ACTIVITY –
Lay out every line of text from the entries below as a JSON list of strings, one string per line, leaving out blank lines. Leave the picture placeholders out of your answer.

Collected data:
::::::

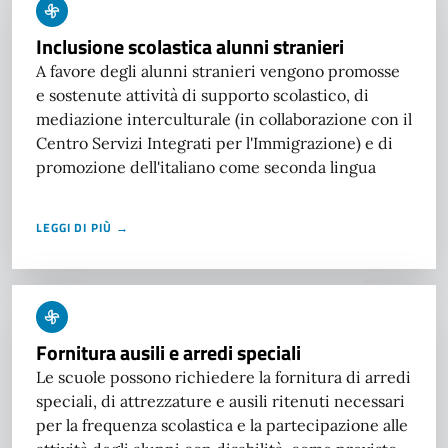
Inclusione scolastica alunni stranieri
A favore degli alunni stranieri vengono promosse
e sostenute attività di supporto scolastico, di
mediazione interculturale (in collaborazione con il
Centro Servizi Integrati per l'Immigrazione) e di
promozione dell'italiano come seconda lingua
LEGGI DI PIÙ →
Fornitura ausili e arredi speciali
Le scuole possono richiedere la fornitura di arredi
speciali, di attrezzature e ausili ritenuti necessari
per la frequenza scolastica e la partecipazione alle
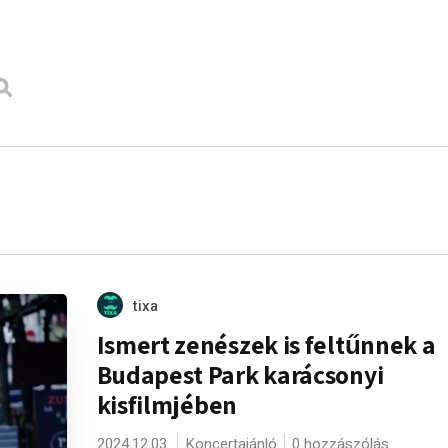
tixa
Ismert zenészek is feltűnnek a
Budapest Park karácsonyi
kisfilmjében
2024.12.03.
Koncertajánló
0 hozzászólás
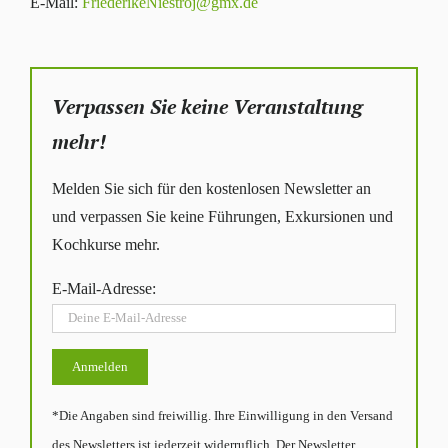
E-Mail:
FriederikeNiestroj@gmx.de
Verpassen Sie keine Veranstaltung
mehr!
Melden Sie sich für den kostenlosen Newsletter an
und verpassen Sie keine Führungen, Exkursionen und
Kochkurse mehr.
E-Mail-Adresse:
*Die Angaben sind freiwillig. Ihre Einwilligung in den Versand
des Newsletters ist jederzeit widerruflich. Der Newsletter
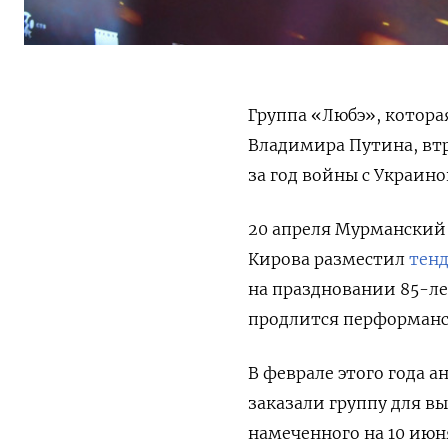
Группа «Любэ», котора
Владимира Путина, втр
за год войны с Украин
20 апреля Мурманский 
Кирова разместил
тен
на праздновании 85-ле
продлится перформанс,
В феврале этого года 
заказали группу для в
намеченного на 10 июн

::::::

EXPECTED ANSWER –
[
  "Inclusione scolastica alunni stranieri",
  "A favore degli alunni stranieri vengono promosse",
  "e sostenute attività di supporto scolastico, di",
  "mediazione interculturale (in collaborazione con il",
  "Centro Servizi Integrati per l'Immigrazione) e di",
  "promozione dell'italiano come seconda lingua",
  "LEGGI DI PIÙ →",
  "Fornitura ausili e arredi speciali",
  "Le scuole possono richiedere la fornitura di arredi",
  "speciali, di attrezzature e ausili ritenuti necessari",
  "per la frequenza scolastica e la partecipazione alle",
  "tixa",
  "Ismert zenészek is feltűnnek a",
  "Budapest Park karácsonyi",
  "kisfilmjében",
  "2024.12.03.",
  "Koncertajánló",
  "0 hozzászólás",
  "E-Mail:",
  "FriederikeNiestroj@gmx.de",
  "Verpassen Sie keine Veranstaltung",
  "mehr!",
  "Melden Sie sich für den kostenlosen Newsletter an",
  "und verpassen Sie keine Führungen, Exkursionen und",
  "Kochkurse mehr.",
  "E-Mail-Adresse:",
  "*Die Angaben sind freiwillig. Ihre Einwilligung in den Versand",
  "des Newsletters ist jederzeit widerruflich. Der Newsletter",
  "Группа «Любэ», котора",
  "Владимира Путина, втр",
  "за год войны с Украин",
  "20 апреля Мурманский ",
  "Кирова разместил",
  "тен",
  "на праздновании 85-ле",
  "продлится перформанс,",
  "В феврале этого года ",
  "заказали группу для в",
  "намеченного на 10 июн"
]